If new residents are brought in, the thinking goes, new commercial and retail space will follow. The plan is reminiscent of Mayor Jerry Brown of Oakland’s pledge to bring in 10,000 new residents to revitalize the downtown of his city. 

Though the plan does enjoy widespread support, some people are beginning to voice their concerns. 

Carrie Olson, a long-time Berkeley resident and a member of the city’s Design Review Committee, said Friday that she wants to make sure that the diversity of downtown is preserved. 

“I want the growth to be sensible,” she said. “I want to have a mixed community in the downtown, a community that represents Berkeley as a whole.” 

Olson said that the Design Review Committee recently gave the ZAB an unfavorable report on one of the larger new projects being proposed for downtown. The units in the building were too small to support families or older couples, who usually want more living space than students. 

“If we end up with just students downtown, we will get another version of Telegraph Avenue,” she said. “Some of the new projects may not do their best to discourage that.” 

Olson said she was somewhat suspicious of the notion that increased housing would necessarily bring more retail opportunities, or more liveliness generally, to the downtown.  

“What works about a successful urban space – like some parts of Paris – is that you can go downstairs, out on the street and find what you need to cook dinner,” she said. “That doesn’t exist in the downtown right now.” 

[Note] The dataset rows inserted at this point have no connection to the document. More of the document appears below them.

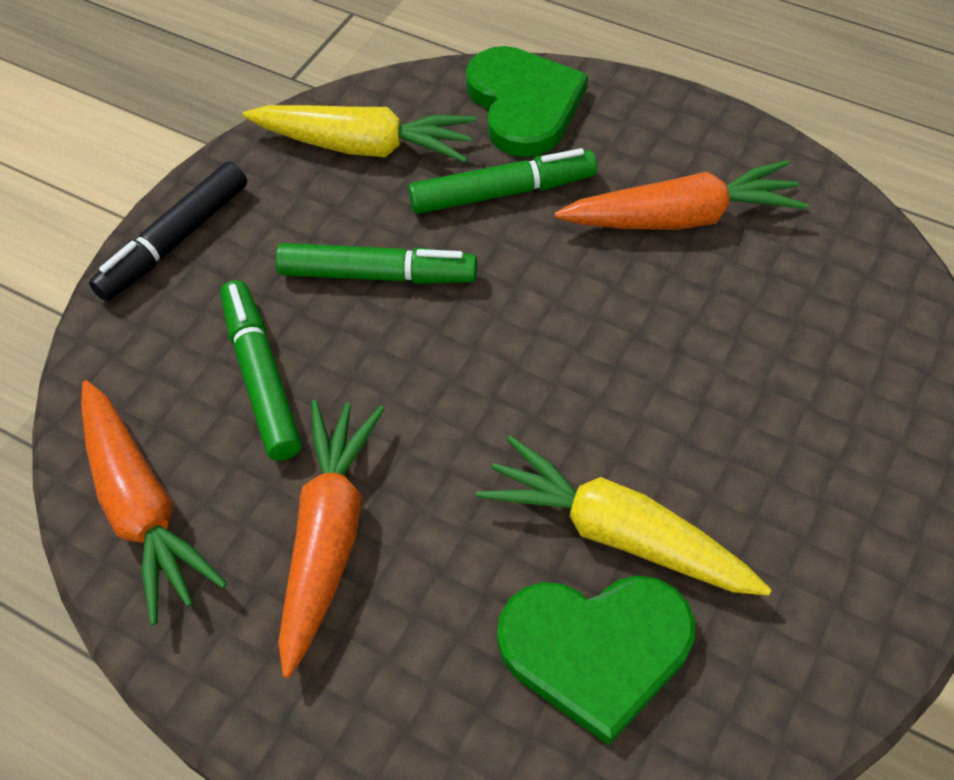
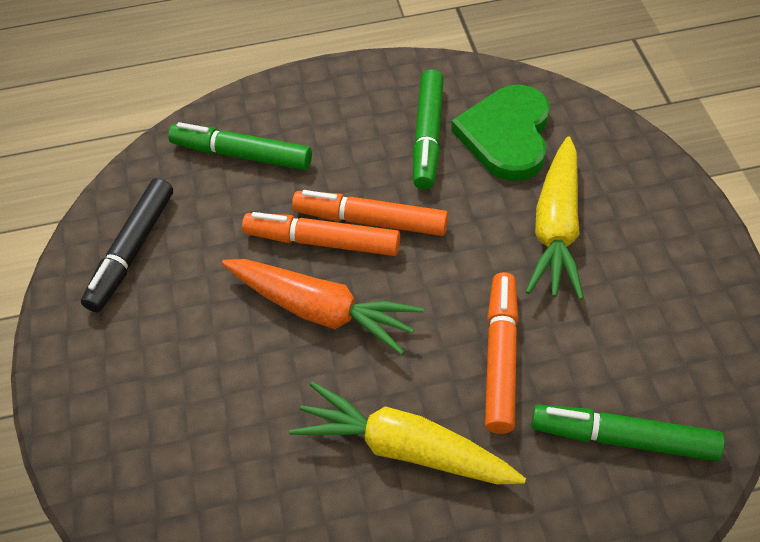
green heart: 2 -> 1
orange carrot: 3 -> 1
orange marker: 0 -> 3

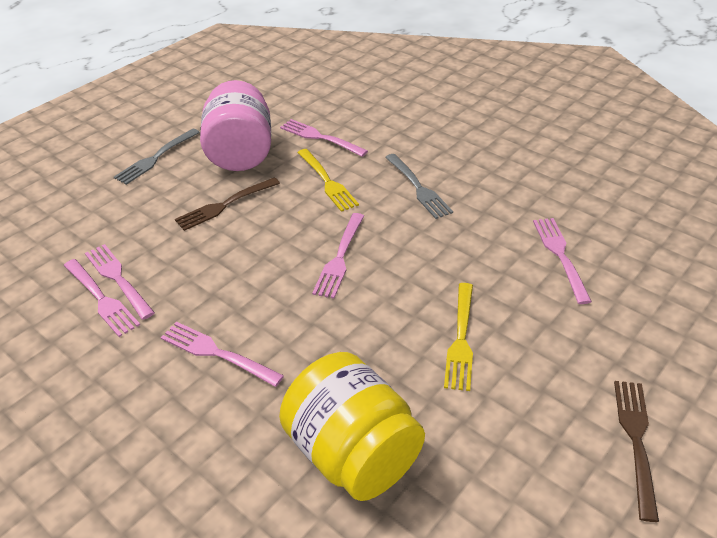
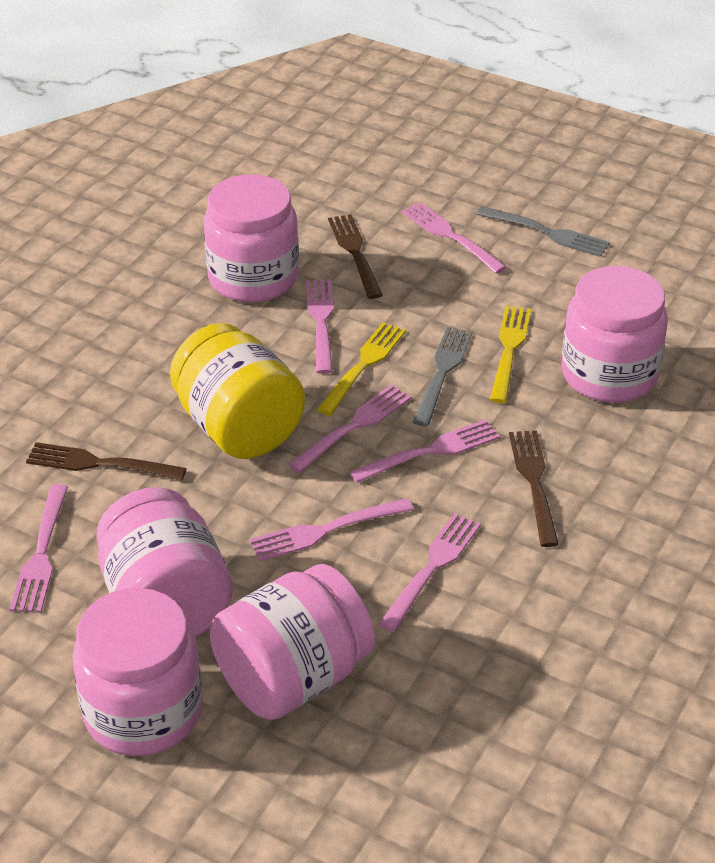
brown fork: 2 -> 3
pink fork: 6 -> 7
pink jar: 1 -> 5

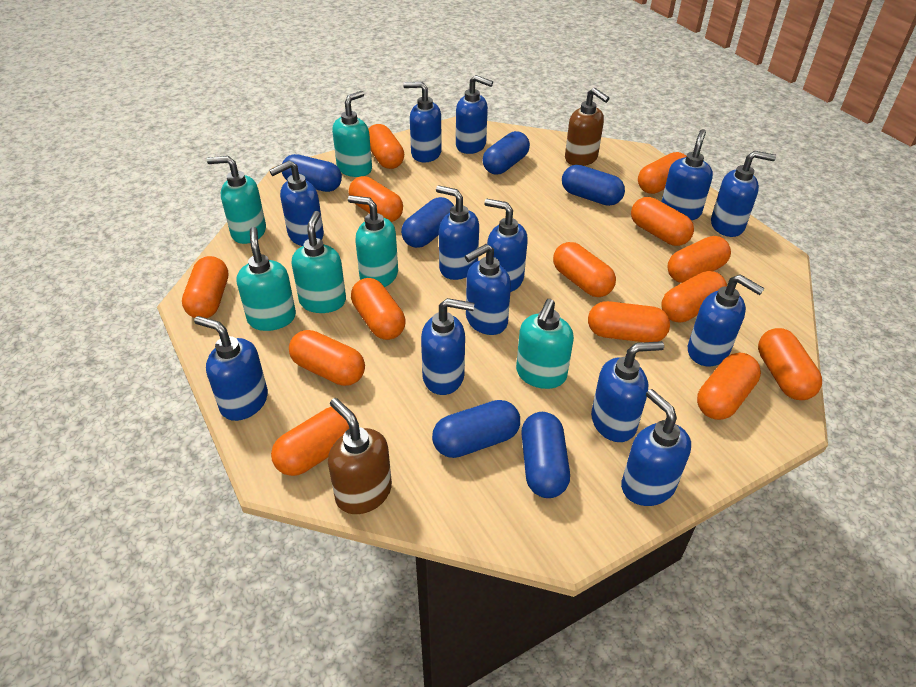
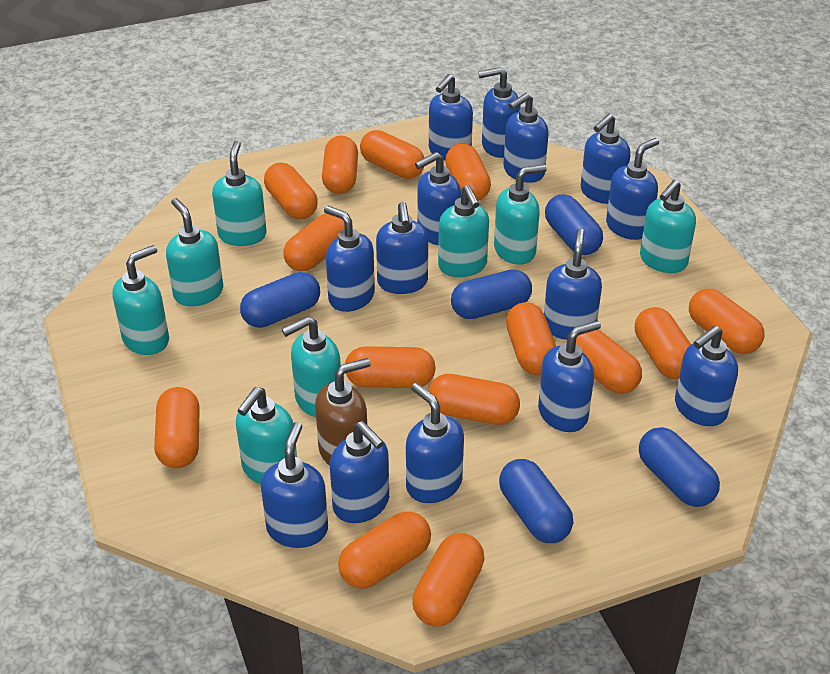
blue capsule: 6 -> 5
blue soap dispenser: 13 -> 14
brown soap dispenser: 2 -> 1
turquoise soap dispenser: 6 -> 8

“Part of the city’s responsibility is to make sure those services – grocery stores, laundries, drug stores, all the things you need for daily life – will be there.” 

But Victoria Eisen, the principal planner for the Association of Bay Area Governments’ Smart Growth Strategy project, said that Berkeley’s strategy to promote housing downtown fits perfectly with the vision of “Smart Growth” her group is developing. 

“It’s true that when people move into these units right now, there may be not be a supermarket you can walk to,” she said. “What Berkeley and other communities are doing is to bring in residents to support existing services, and hopefully attract new services.”